Questions on the material:
A) Decide whether each statement below agrees with the datalab-tools setup guide, answering yes or no and quoting the words of the guide that settle it. (i) The RAW_DATA_DIR setting may be left out of the .env file. (ii) Programs are defined in datalab_tools/programs.py. (iii) Running the add-docker-user script removes the need for sudo in later docker commands.
B) Extend the datalab-tools setup guide, picking up right after its final sentence.

Text shown:
BEGIN

Skip to content

Introduction

Setup and usage

Docker - first time user

All programs can be run using docker-compose to avoid the need to install dependencies. Programs are defined in datalab_tools/programs.py. Run the following commands to test that the tool is working correctly.

git clone https://github.com/Aerscape/datalab-tools.git
cd datalab-tools
touch .env

The .env file is where you set sensitive or local configuration. For example a complete file would have the following.

RAW_DATA_DIR=/home/username/data/
DB_HOST=
DB_USER=
DB_PASSWORD=
BOX_CLIENT_ID=
BOX_CLIENT_SECRET=
BOX_ACCESS_TOKEN=

The RAW_DATA_DIR must be supplied. This is where we store customer data that has been provided by means other than s3, so we keep it on the DataLab disk (ideally this will be moved to s3 soon). You can set this to any value you want especially if not intending to use this for real data, must it must be a full path (run pwd to get the full path to your current directory). The other credentials are self-explanatory or explained elsewhere in this documentation.

If you are using the datalab you may get an issue with the docker user not being setup properly for your user, run the following command:

sudo ./scripts/add-docker-user.sh

This will avoid the need to use sudo for any future docker commands.

Then to build the container run the following command.

END

Dataset section:
BEGIN

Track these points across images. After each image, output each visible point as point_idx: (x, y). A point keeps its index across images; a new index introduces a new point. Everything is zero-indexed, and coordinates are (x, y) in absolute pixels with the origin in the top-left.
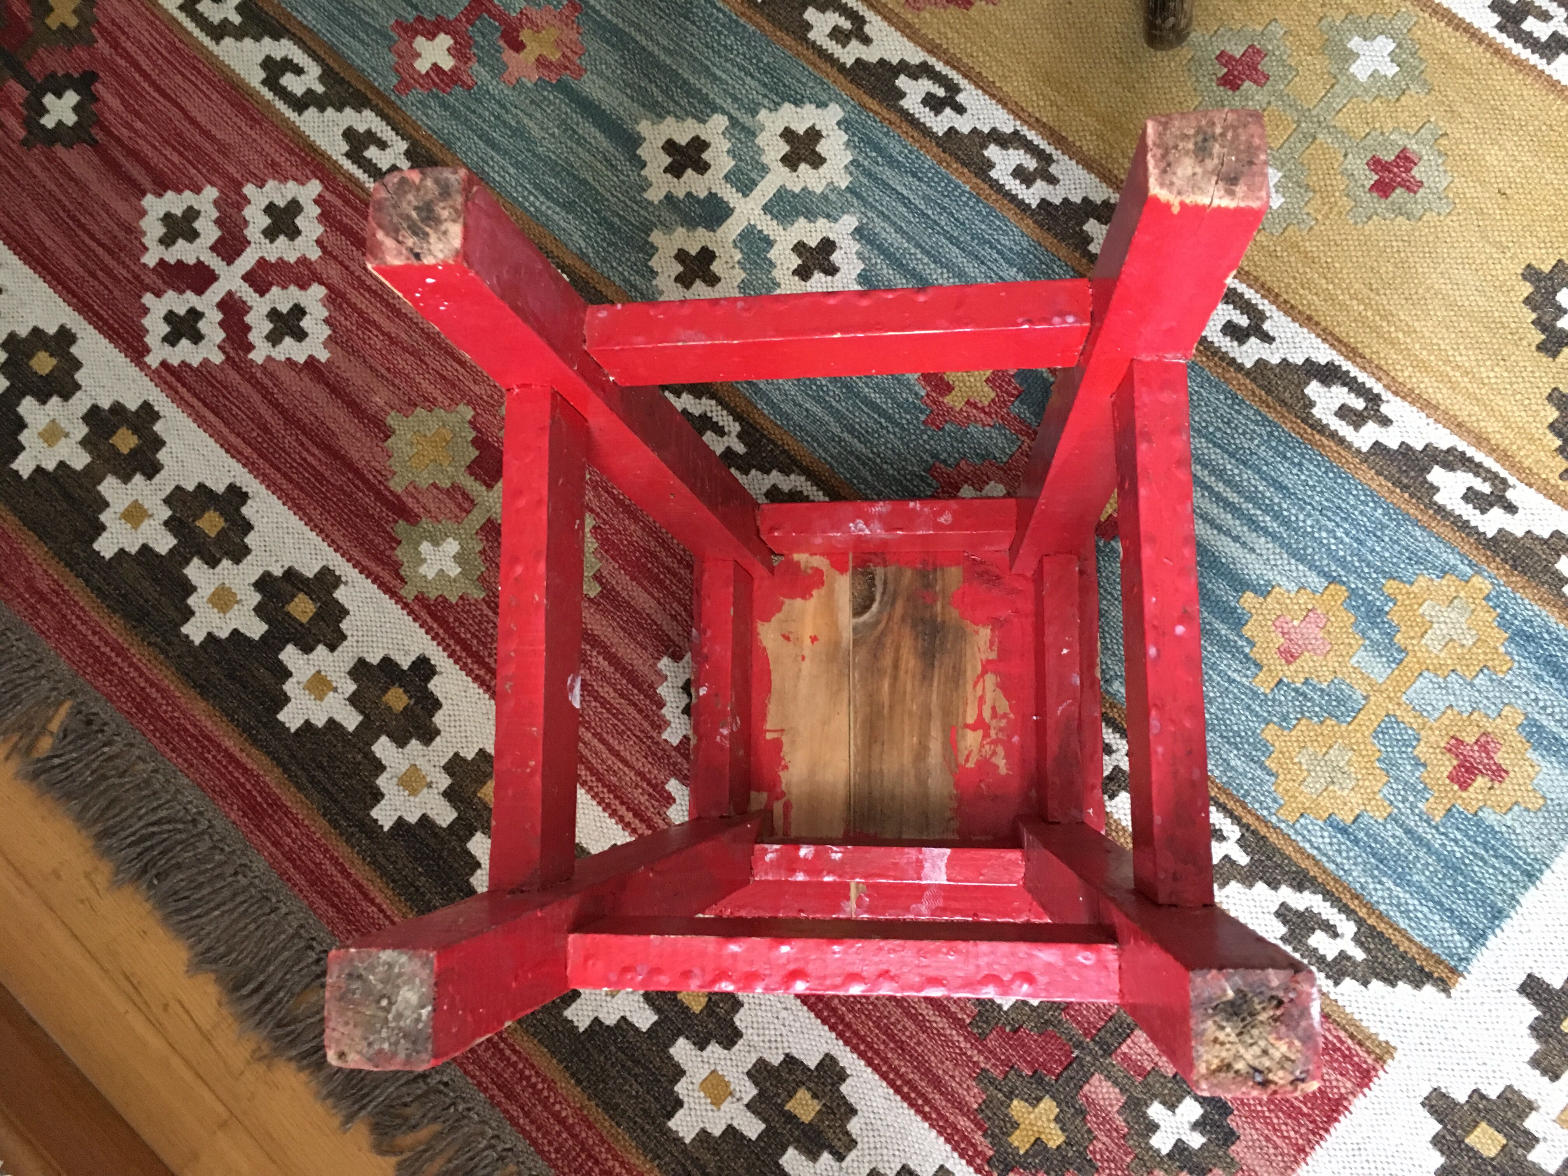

END

Responses by item number:
A)
(i) No: "The RAW_DATA_DIR must be supplied."
(ii) Yes: "Programs are defined in datalab_tools/programs.py."
(iii) Yes: "This will avoid the need to use sudo for any future docker commands."

B)
./scripts/rebuild.sh

To run the tests and check everything is setup okay run the following command.

./scripts/run-tests.sh

Docker - after updating

If you have recently updated the version of the repository then you may need to rebuild the docker image. Use the following command to do this:

 ./scripts/rebuild.sh
 ./scripts/run-tests.sh

Program setup

In this example we are using the example configuration file to run a simple test program. Once it has completed a file will be created in the data directory. Additional command line arguments can be supplied after the configuration file path.

Environment variables must be set for any processes that require them, such as accessing databases or external APIs which require tokens. To set these create a file called .env in the datalab-tools directory. An example .env file is given below.

DB_HOST=123.11.1.00
DB_USER=myuser
DB_PASSWORD=<...>
PL_API_KEY=<...>

From November 2025 we no longer require the DB_NAME=postgres parameter as this is handled automatically based on the user name.

This file sets the configuration required to access the Aershed database and the Planet API. Other services require additional parameters, add these as required.

All programs take a Config object. This object contains configuration sourced from the supplied YAML configuration file, additional command line arguments or environment variables.

Each run is defined by a configuration file. This file controls what programs run and the configuration that is passed into them. One configuration file can be used to drive several programs, or multiple runs of the same program with different configuration.

yaml
config:
  base_output_dir: "data/example/"

example_program:
  - output_folder: "first-test"
    column_name: "test 1"
  - output_folder: "second-test"
    column_name: "test 2"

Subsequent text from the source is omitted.